Nombreuses sont les études de prospectives centrées sur les techniques. Pensant que toutes les innovations technologiques conditionnent le fonctionnement des organisations humaines, que ces dernières les consomment, uniquement. Mais des tendances historiques plus longues sont à l'oeuvre au niveau des aspirations individuelles. Nous sommes des animaux sociaux, et, malgré les apparences, profondément altruistes (lire Plaidoyer pour l'altruisme par Mathieu RICARD). Désormais, il devient possible de penser que de plus en plus d'individus formés peuvent s'engager "seuls", sans structure de commandement, sans liaison avec les "marques", sans direction fixée par d'autres, dans la conception et la réalisation de projets avec d'autres pairs, et cela à grande échelle. A la fois reliés à de nombreux réseaux, le "nous", et autonome, le "moi". Ceci n'est pas un détail. Ce n'est pas non plus un hasard. 

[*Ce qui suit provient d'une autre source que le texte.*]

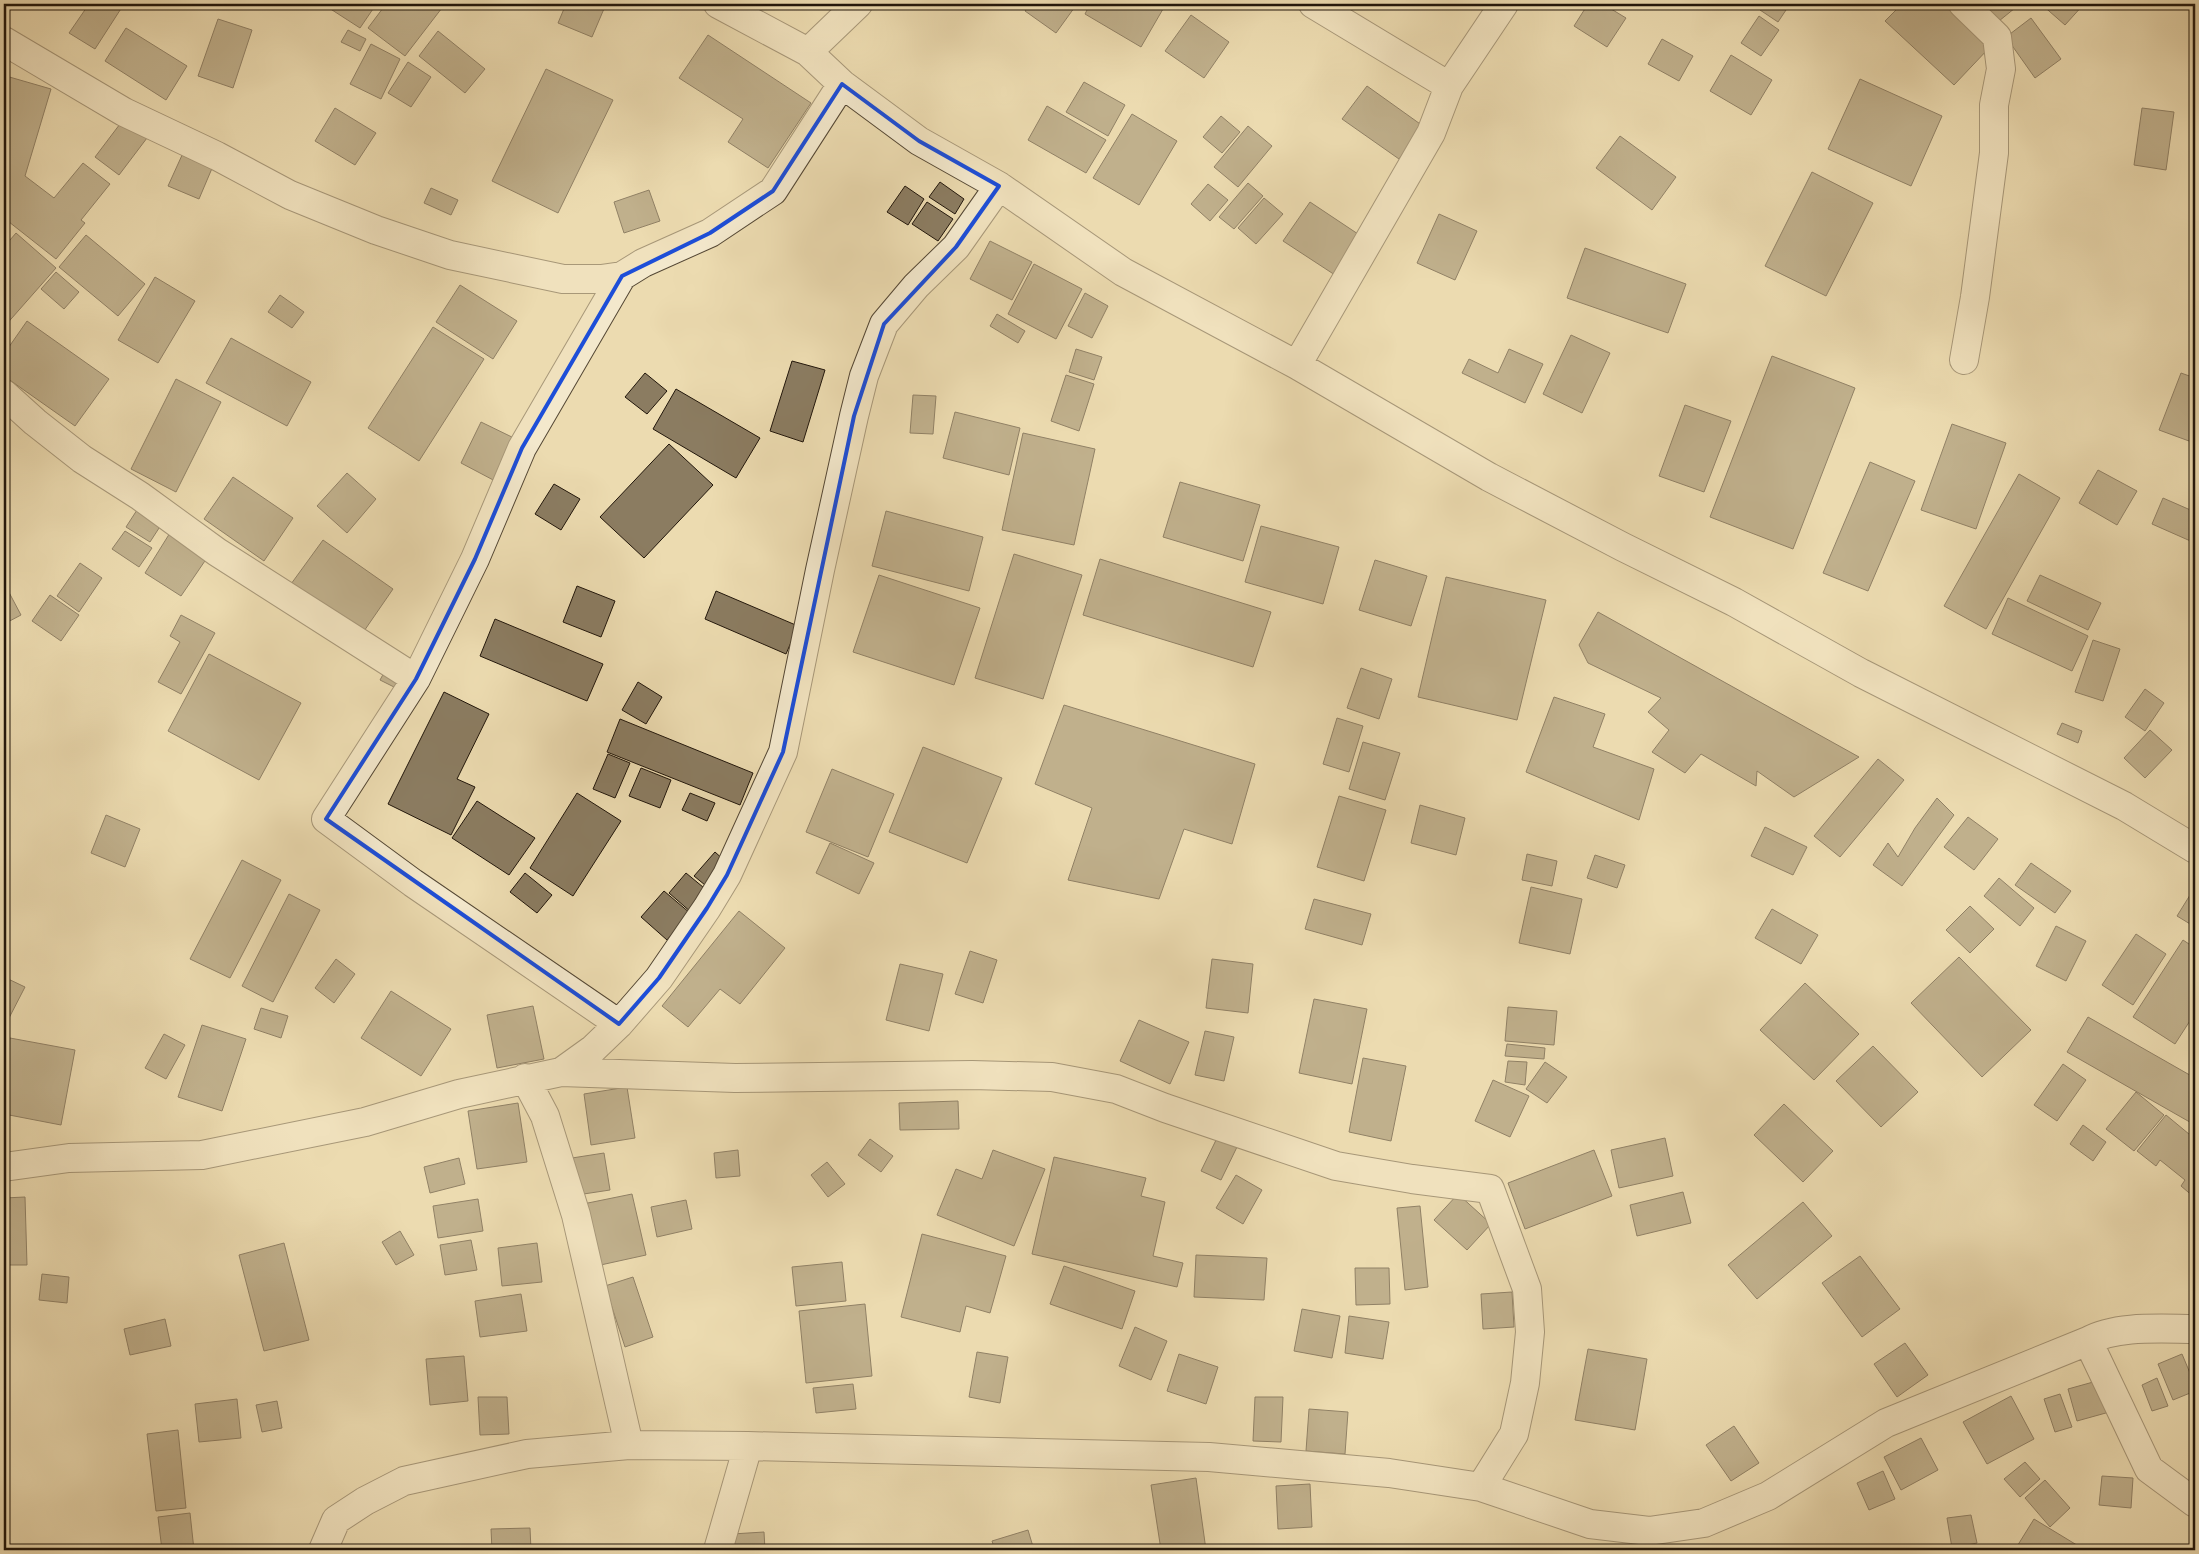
<svg xmlns="http://www.w3.org/2000/svg" width="2199" height="1554" viewBox="0 0 2199 1554" font-family="'IM FELL English',serif">
<style>
.building{fill:#8b7c61;stroke:#21160b}
.lines{fill:none;stroke-linecap:round;stroke-linejoin:round}
.minor-casing{stroke:#544734;stroke-width:30}
.minor{stroke:#f3e8cc;stroke-width:28}
.marked{fill:none;stroke:#1d4ed8;stroke-width:4;stroke-linejoin:round}
</style>
<rect width="100%" height="100%" fill="#ecdbb0"/>
<filter id="stains"><feTurbulence type="fractalNoise" baseFrequency=".004" numOctaves="4"/><feColorMatrix values="0 0 0 0 .2 0 0 0 0 .09 0 0 0 0 .02 0 0 0 .5 -.17"/></filter>
<radialGradient id="worn" r=".72"><stop offset=".6" stop-color="#630" stop-opacity="0"/><stop offset="1" stop-color="#630" stop-opacity=".3"/></radialGradient>
<!-- building -->
<path class="building" d="M89,4H124L95,49L69,33Z
M332,4H372L375,6L360,28L329,8Z
M386,4H445L405,56L368,28Z
M566,4H606L592,37L558,23Z
M1030,4H1077L1056,33L1025,11Z
M1090,4H1154L1163,9L1141,47L1085,14Z
M1588,4H1603L1626,18L1607,47L1574,26Z
M1765,4H1790L1778,22L1760,10Z
M1902,4H1944L1990,47L1954,85L1885,21Z
M1977,4H2020L1994,25Z
M2041,4H2084L2065,25Z
M1191,15L1229,42L1204,78L1165,51Z
M1759,16L1779,30L1761,56L1741,43Z
M2031,18L2061,59L2035,78L2006,37Z
M218,19L252,30L233,88L198,76Z
M126,28L187,66L166,100L105,61Z
M348,30L366,39L360,51L341,42Z
M438,31L485,69L465,93L419,56Z
M708,35L811,103L768,168L728,142L743,119L679,78Z
M1662,39L1693,56L1679,81L1648,64Z
M371,44L400,59L381,99L350,84Z
M1731,55L1772,80L1751,115L1710,91Z
M408,62L431,77L411,107L388,93Z
M546,69L613,100L558,213L492,181Z
M6,76L51,89L25,176L54,198L83,163L110,184L81,220L85,223L56,259L4,218V82Z
M1860,79L1942,116L1911,186L1828,149Z
M1084,82L1125,105L1108,136L1066,112Z
M1367,86L1423,126L1399,159L1342,119Z
M1047,106L1106,140L1086,173L1028,140Z
M335,108L376,133L355,165L315,141Z
M2142,108L2174,112L2166,170L2134,165Z
M1132,114L1177,141L1139,205L1093,178Z
M1221,116L1240,132L1222,153L1203,137Z
M123,120L147,138L119,175L95,157Z
M1248,126L1272,146L1238,187L1214,167Z
M1620,136L1676,177L1652,210L1596,168Z
M183,153L213,166L199,199L168,186Z
M1812,172L1873,203L1826,296L1765,266Z
M940,182L964,199L955,214L929,197Z
M1248,183L1263,196L1234,229L1219,217Z
M1208,184L1228,200L1210,221L1191,204Z
M905,186L924,199L908,225L887,212Z
M431,188L458,200L451,215L424,203Z
M649,190L660,221L624,233L614,202Z
M1264,198L1283,214L1256,244L1238,228Z
M927,202L953,219L938,241L912,224Z
M1310,202L1361,236L1335,275L1283,241Z
M1439,214L1477,231L1455,280L1417,263Z
M16,233L56,268L4,327V247Z
M86,235L145,284L118,316L59,267Z
M990,241L1032,262L1012,300L970,279Z
M1585,248L1686,284L1668,333L1567,298Z
M1034,264L1082,289L1056,339L1008,314Z
M56,272L79,292L64,309L41,289Z
M155,277L195,301L158,363L118,340Z
M460,285L517,321L493,359L436,322Z
M1085,293L1108,306L1092,338L1068,326Z
M280,295L304,312L292,328L268,312Z
M997,314L1025,331L1018,343L990,326Z
M27,321L109,379L75,426L4,376V354Z
M433,327L484,359L419,461L368,428Z
M1571,335L1610,353L1582,413L1543,394Z
M231,338L311,382L287,426L206,383Z
M1076,349L1102,357L1094,380L1069,372Z
M1509,349L1543,364L1525,403L1462,373L1469,359L1498,373Z
M1772,356L1855,388L1793,549L1710,517Z
M792,361L825,370L803,442L770,431Z
M645,373L667,391L647,414L625,397Z
M2181,373L2195,378V424L2189,441L2159,430Z
M1066,375L1094,384L1079,431L1051,421Z
M176,379L221,402L176,492L131,469Z
M676,389L760,438L736,478L653,429Z
M913,395L936,396L933,434L910,433Z
M1685,405L1731,421L1704,492L1659,476Z
M955,412L1020,428L1009,475L943,458Z
M481,422L518,440L497,482L461,463Z
M1952,424L2006,443L1976,529L1921,510Z
M1023,433L1095,449L1074,545L1002,530Z
M669,444L713,485L644,558L600,517Z
M1870,462L1915,481L1868,591L1823,573Z
M2098,470L2137,491L2117,525L2079,503Z
M347,473L376,499L347,533L317,506Z
M2019,474L2060,498L1986,629L1944,606Z
M233,477L293,518L264,561L204,519Z
M1180,482L1260,505L1243,561L1163,537Z
M554,484L580,499L561,530L535,514Z
M2163,498L2195,512V543L2152,524Z
M137,510L161,525L150,542L126,527Z
M886,511L983,537L969,591L872,566Z
M1261,526L1339,547L1323,604L1245,582Z
M173,528L211,552L181,596L145,573Z
M125,531L152,548L139,567L112,549Z
M323,540L393,589L362,634L291,584Z
M1014,554L1082,575L1043,699L975,678Z
M1100,559L1271,612L1253,667L1083,615Z
M1375,560L1427,576L1411,626L1359,610Z
M80,563L102,578L79,612L57,596Z
M879,575L980,608L954,685L853,652Z
M2040,575L2101,603L2088,630L2027,601Z
M1446,577L1546,600L1517,720L1418,697Z
M4,583L21,615L4,624Z
M577,586L615,601L601,637L563,622Z
M716,591L798,626L786,654L705,619Z
M50,595L79,615L61,641L32,621Z
M2008,598L2088,636L2072,671L1992,634Z
M1598,612L1859,757L1794,797L1757,771L1756,786L1701,754L1685,773L1652,752L1669,730L1648,712L1661,698L1588,663L1579,645Z
M181,615L215,633L181,694L158,682L180,642L170,636Z
M495,619L603,664L587,701L480,656Z
M2093,640L2120,649L2103,701L2075,692Z
M209,654L301,703L259,780L168,731Z
M1361,668L1392,679L1379,719L1347,708Z
M386,669L403,678L398,689L380,680Z
M638,682L662,697L646,724L622,710Z
M2145,689L2164,703L2145,731L2125,717Z
M444,692L489,714L457,779L475,787L451,835L388,804Z
M1554,697L1605,714L1593,747L1654,769L1639,820L1526,772Z
M1064,705L1255,764L1232,844L1184,829L1159,899L1068,880L1092,808L1035,784Z
M1337,718L1363,726L1349,772L1323,764Z
M620,719L753,773L740,805L607,752Z
M2062,723L2082,731L2078,743L2057,734Z
M2150,730L2172,750L2145,778L2124,758Z
M1363,742L1400,753L1385,800L1349,789Z
M923,747L1002,778L967,863L889,832Z
M608,754L630,763L615,798L593,789Z
M1878,759L1904,780L1840,857L1814,836Z
M641,768L671,780L660,808L629,796Z
M832,769L894,794L868,857L806,832Z
M577,793L621,821L573,896L530,868Z
M690,793L715,803L707,821L682,810Z
M1339,796L1386,810L1364,881L1317,867Z
M1937,798L1954,815L1902,886L1873,865L1888,843L1898,857L1915,828Z
M477,801L535,838L509,875L452,838Z
M1420,805L1465,818L1456,855L1411,843Z
M106,815L140,829L125,867L91,853Z
M1968,817L1998,839L1974,870L1944,847Z
M1765,827L1807,847L1793,875L1751,856Z
M830,843L874,863L859,894L816,873Z
M715,852L725,861L705,885L694,876Z
M1527,854L1557,861L1552,886L1522,880Z
M1595,855L1625,865L1617,888L1587,878Z
M242,860L281,880L230,978L190,959Z
M2031,863L2071,891L2055,913L2015,885Z
M525,873L552,895L537,913L510,892Z
M686,873L709,892L692,913L669,893Z
M1999,878L2034,908L2020,926L1984,896Z
M1531,887L1582,899L1570,954L1519,943Z
M2195,887V927L2177,916Z
M664,891L690,913L667,940L641,917Z
M289,894L320,910L273,1002L242,986Z
M1314,899L1371,914L1362,945L1305,929Z
M1970,906L1994,929L1970,953L1946,930Z
M1772,909L1818,935L1801,964L1755,938Z
M739,911L785,948L740,1004L720,989L688,1027L662,1006Z
M2056,926L2086,941L2066,981L2036,966Z
M2136,934L2166,954L2133,1005L2102,985Z
M2183,940L2195,948V1013L2175,1044L2133,1017Z
M970,951L997,960L983,1003L955,994Z
M1959,957L2031,1030L1982,1077L1911,1003Z
M336,959L355,974L334,1003L315,988Z
M1212,959L1253,964L1248,1013L1206,1008Z
M900,964L943,974L929,1031L886,1020Z
M4,977L25,987L8,1020L4,1018Z
M1805,983L1859,1034L1814,1080L1760,1030Z
M391,991L451,1029L421,1076L361,1038Z
M1314,999L1367,1009L1352,1084L1299,1073Z
M533,1006L544,1059L497,1068L487,1015Z
M1508,1007L1557,1011L1554,1045L1505,1041Z
M261,1008L288,1016L281,1038L254,1029Z
M2088,1017L2195,1078V1125L2067,1052Z
M1139,1020L1189,1042L1170,1084L1120,1061Z
M202,1025L246,1039L222,1111L178,1097Z
M1205,1031L1234,1037L1224,1081L1195,1075Z
M164,1034L185,1045L166,1079L145,1068Z
M10,1038L75,1050L61,1125L4,1114V1068Z
M1507,1044L1545,1048L1544,1059L1505,1056Z
M1873,1046L1918,1092L1881,1127L1836,1081Z
M1363,1058L1406,1066L1391,1141L1349,1132Z
M1508,1061L1527,1062L1525,1085L1505,1082Z
M1545,1062L1567,1077L1547,1103L1526,1089Z
M2063,1064L2086,1080L2057,1121L2034,1105Z
M1493,1080L1529,1096L1510,1137L1475,1121Z
M627,1087L635,1138L591,1145L584,1094Z
M2136,1092L2164,1115L2134,1151L2106,1129Z
M958,1101L959,1129L900,1130L899,1103Z
M518,1103L527,1162L477,1169L468,1111Z
M1784,1104L1833,1151L1803,1182L1754,1135Z
M2166,1115L2195,1139V1198L2181,1186L2185,1180L2160,1160L2156,1166L2137,1151Z
M2083,1125L2106,1142L2093,1161L2070,1144Z
M1217,1138L1237,1147L1221,1180L1201,1171Z
M1665,1138L1673,1176L1619,1188L1611,1150Z
M870,1139L893,1156L881,1172L858,1155Z
M738,1150L740,1176L716,1178L714,1153Z
M993,1150L1045,1169L1014,1246L937,1215L956,1169L982,1179Z
M1594,1150L1612,1196L1525,1229L1508,1183Z
M604,1153L610,1190L577,1195L572,1158Z
M1054,1157L1146,1178L1141,1196L1165,1202L1153,1256L1183,1263L1177,1287L1032,1254Z
M459,1158L465,1184L430,1193L424,1167Z
M827,1162L845,1184L828,1197L811,1175Z
M1236,1175L1262,1190L1243,1224L1216,1208Z
M1683,1192L1691,1223L1637,1236L1630,1205Z
M632,1194L646,1255L596,1266L583,1204Z
M1458,1194L1491,1224L1467,1250L1434,1220Z
M25,1197L27,1265H4V1198Z
M478,1199L483,1231L438,1238L433,1206Z
M686,1200L692,1229L657,1237L651,1207Z
M1803,1202L1832,1236L1757,1299L1728,1265Z
M1420,1206L1428,1287L1405,1290L1397,1208Z
M400,1231L414,1255L396,1265L382,1242Z
M922,1234L1006,1256L990,1313L966,1306L960,1332L901,1317Z
M471,1240L477,1270L445,1275L440,1245Z
M284,1243L309,1340L264,1351L239,1255Z
M537,1243L542,1282L502,1286L498,1248Z
M1196,1255L1267,1258L1264,1300L1194,1297Z
M1860,1256L1900,1309L1862,1337L1822,1283Z
M842,1262L846,1301L796,1306L792,1267Z
M1064,1266L1135,1291L1122,1329L1050,1304Z
M1355,1268H1389L1390,1304L1356,1305Z
M42,1274L69,1277L67,1303L39,1300Z
M633,1277L653,1337L625,1347L605,1286Z
M1512,1292L1514,1327L1483,1329L1481,1294Z
M521,1294L527,1331L480,1337L475,1301Z
M865,1304L872,1376L806,1383L799,1311Z
M1302,1309L1340,1316L1332,1358L1294,1351Z
M1349,1316L1389,1322L1383,1359L1345,1353Z
M165,1319L171,1346L130,1355L124,1329Z
M1135,1327L1167,1341L1151,1380L1119,1366Z
M1905,1343L1928,1375L1897,1397L1874,1364Z
M1588,1349L1647,1359L1635,1430L1575,1420Z
M977,1352L1008,1357L1000,1403L969,1397Z
M1179,1354L1218,1367L1206,1404L1167,1391Z
M2182,1354L2195,1385V1391L2173,1400L2158,1364Z
M464,1356L468,1401L430,1405L426,1359Z
M2157,1378L2168,1406L2152,1411L2142,1385Z
M2104,1379L2113,1411L2077,1421L2068,1389Z
M853,1384L856,1409L816,1413L813,1388Z
M2060,1394L2072,1427L2055,1432L2044,1399Z
M2011,1396L2034,1439L1987,1464L1963,1422Z
M478,1397H507L509,1434L480,1435Z
M1255,1397H1283L1281,1442L1253,1441Z
M237,1399L241,1438L199,1442L195,1404Z
M277,1401L282,1428L262,1432L256,1405Z
M1309,1409L1348,1412L1345,1454L1306,1451Z
M1734,1426L1759,1463L1731,1481L1706,1445Z
M178,1430L186,1508L156,1511L147,1434Z
M1921,1438L1938,1470L1901,1490L1884,1457Z
M2025,1462L2040,1479L2020,1497L2004,1479Z
M1883,1471L1895,1499L1869,1510L1857,1483Z
M2102,1476L2133,1478L2131,1508L2099,1505Z
M1196,1478L1206,1550H1161L1151,1485Z
M2045,1480L2070,1508L2050,1527L2025,1498Z
M1310,1484L1312,1527L1278,1529L1276,1486Z
M190,1513L194,1550H162L158,1517Z
M1971,1515L1977,1543L1952,1548L1947,1518Z
M2034,1519L2085,1550H2019L2016,1548Z
M530,1528L531,1550H492L491,1529Z
M1028,1530L1034,1550H995L992,1541Z
M764,1532L765,1550H733L732,1534Z"/>
<g class="lines">
<!-- minor casing -->
<g class="minor-casing">
<path id="minor" d="M718,4L808,52L842,84L919,141L999,186L1123,272L1297,365L1489,477L1623,547L1734,602L1861,673L2124,806L2195,849
M1313,4L1449,86
M1963,4L1997,37L2001,69L1994,105V153L1975,297L1964,360
M4,41L124,112L217,156L290,195L376,230L450,255L563,279H601L622,276L643,263L710,233L773,191L842,84
M808,52L858,4
M1297,365L1431,133L1449,86L1504,4
M4,394L35,422L82,459L140,496L217,552L416,679
M619,1024L413,883L326,819L416,679L475,559L522,448L622,276
M561,1072L593,1049L619,1024L659,978L707,908L727,875L783,752L820,570L854,416L864,376L884,324L916,286L956,247L999,186
M525,1078L545,1116L576,1215L629,1445
M4,1167L69,1158L202,1155L365,1122L459,1094L561,1072L735,1078L972,1075L1052,1077L1116,1089L1165,1108L1336,1166L1412,1179L1490,1189L1527,1289L1530,1332L1525,1383L1514,1434L1481,1487
M2088,1341L2149,1469L2195,1503
M323,1550L336,1520L365,1501L404,1481L527,1454L629,1445L748,1446L1209,1457L1389,1473L1481,1487L1590,1524L1649,1531L1704,1523L1768,1496L1886,1423L2088,1341C2116,1325 2163,1329 2195,1329
M718,1550L748,1446"/>
</g>
<!-- minor -->
<use href="#minor" class="minor"/>
</g>
<!-- marked area -->
<path d="M0 0H2199V1554H0ZM842,84L919,141L999,186L956,247L884,324L854,416L783,752L727,875L707,908L659,978L619,1024L326,819L416,679L475,559L522,448L622,276L710,233L773,191Z" fill="#ecdbb0" fill-opacity=".55" fill-rule="evenodd"/>
<path class="marked" d="M842,84L919,141L999,186L956,247L884,324L854,416L783,752L727,875L707,908L659,978L619,1024L326,819L416,679L475,559L522,448L622,276L710,233L773,191Z"/>
<!-- margin -->
<rect width="2199" height="1554" fill="none" stroke="#ecdbb0" stroke-width="20"/>
<rect x="5" y="5" width="2189" height="1544" fill="none" stroke="#21160b" stroke-width="2.5"/>
<rect x="10" y="10" width="2179" height="1534" fill="none" stroke="#21160b"/>
<rect width="100%" height="100%" filter="url(#stains)"/>
<rect width="100%" height="100%" fill="url(#worn)"/>
</svg>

"Dès son plus jeune âge, l’enfant éprouve un sentiment d’appartenance au groupe : il est un parmi beaucoup d’autres et l’autre est un peu lui-même. Ce sentiment se manifeste clairement dans les activités coopératives, au cours desquelles les enfants poursuivent un but commun et prennent conscience de leur interdépendance au sein de laquelle le « moi » se fond dans le « nous ». Avec l’âge, ce sentiment collectif du « nous » se restreint graduellement à certaines catégories d’individus, à des « groupes » – famille, amis et, plus tard, ethnie, religion et autres facteurs de distinction, de division et, souvent, de discrimination. À l’adolescence et à l’âge adulte, certains étendent à nouveau le cercle de l’altruisme et ressentent un profond sentiment d’« humanité partagée » avec les autres êtres humains, et d’empathie pour ceux qui souffrent. Une éducation éclairée devrait mettre l’accent sur l’interdépendance qui règne entre les hommes, les animaux et notre environnement naturel, pour que l’enfant acquière une vision holistique du monde qui l’entoure et contribue de manière constructive à la société dans laquelle il évolue en mettant davantage l’accent sur la coopération que sur la compétition, et sur la sollicitude que sur l’indifférence. De la conception que l’on a de l’enfance dépendent les pratiques éducatives que l’on va mettre en œuvre. Si l’on reconnaît que l’enfant naît avec une propension naturelle à l’empathie et à l’altruisme, son éducation servira à accompagner et à faciliter le développement de cette prédisposition." – Plaidoyer pour l'Altruisme, Mathieu RICARD.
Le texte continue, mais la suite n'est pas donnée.